- MATIC price has retraced nearly 21% since hitting an all-time high at $0.947 on April 30.
- This pullback could evolve into a steep correction if the 200% Fibonacci extension level at $0.734 gives in.
- The demand zone ranging from $0.557 to $0.483 will be the sellers’ next area of interest.
MATIC price shows that investors are booking profit, which has resulted in a steep correction. Although a higher low hasn’t formed yet, the evolution of a lower low threatens a much steeper pullback for Polygon.
MATIC price faces decisive moment
On the 12-hour chart, MATIC price is beginning to retrace after setting up two higher highs. The current sell-off seems to be due to investors booking profits after Polygon witnessed a 174% bull rally in under a week.
The 200% and 161.8% Fibonacci extension levels at $0.734 and $0.617 could serve as support barriers. However, a breakdown of $0.734 would create a lower low, signaling the start of a retracement.
Although unlikely, if this profit-booking phenomenon snowballs, the demand zone extending from $0.557 to $0.483 will be the last line of defense for MATIC price. A dip into this area will allow investors whose orders weren’t filed during the first leg to ride the next wave.

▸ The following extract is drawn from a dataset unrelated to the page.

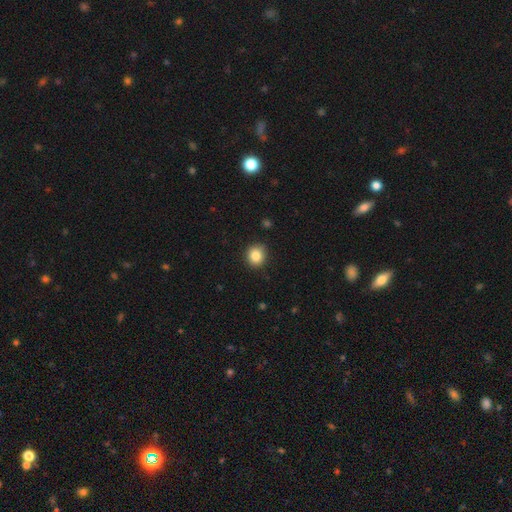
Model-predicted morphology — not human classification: Overall: smooth (85%). How rounded: round (84%). Merging: none (87%).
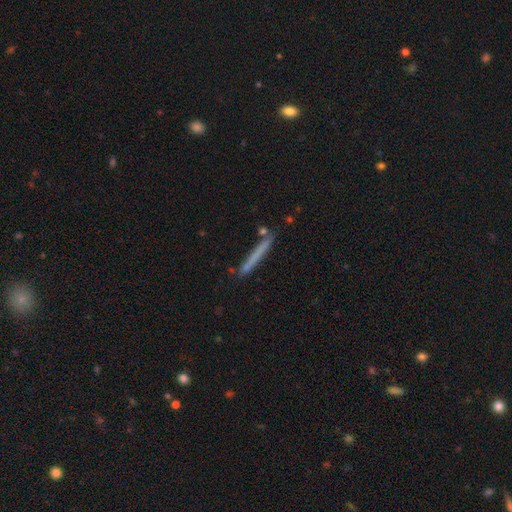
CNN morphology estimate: Smooth or featured: smooth — 62% (featured or disk — 31%)
How rounded: cigar-shaped — 96% (in between — 2%)
Merging: none — 81% (minor disturbance — 12%)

Hence, investors should keep an eye for a roughly 26% retracement before Polygon price begins to rally to set up new highs at $0.971, coinciding with the 261.8% Fibonacci extension level.
MATIC/USDT 12-hour chart
Adding credence to this 26% correction is IntoTheBlock’s Global In/Out of the Money (GIOM) model, which shows a minor support level between the current price and significant support at $0.472. Here roughly 4,500 addresses previously purchased nearly 2.4 billion MATC tokens.
MATIC GIOM chart
The corrective scenario mentioned above is not bearish since it gives buyers a chance to recuperate. However, if the demand barrier at $0.467 is breached, it will invalidate the bullish scenario and kickstart a 20% downswing to $0.372.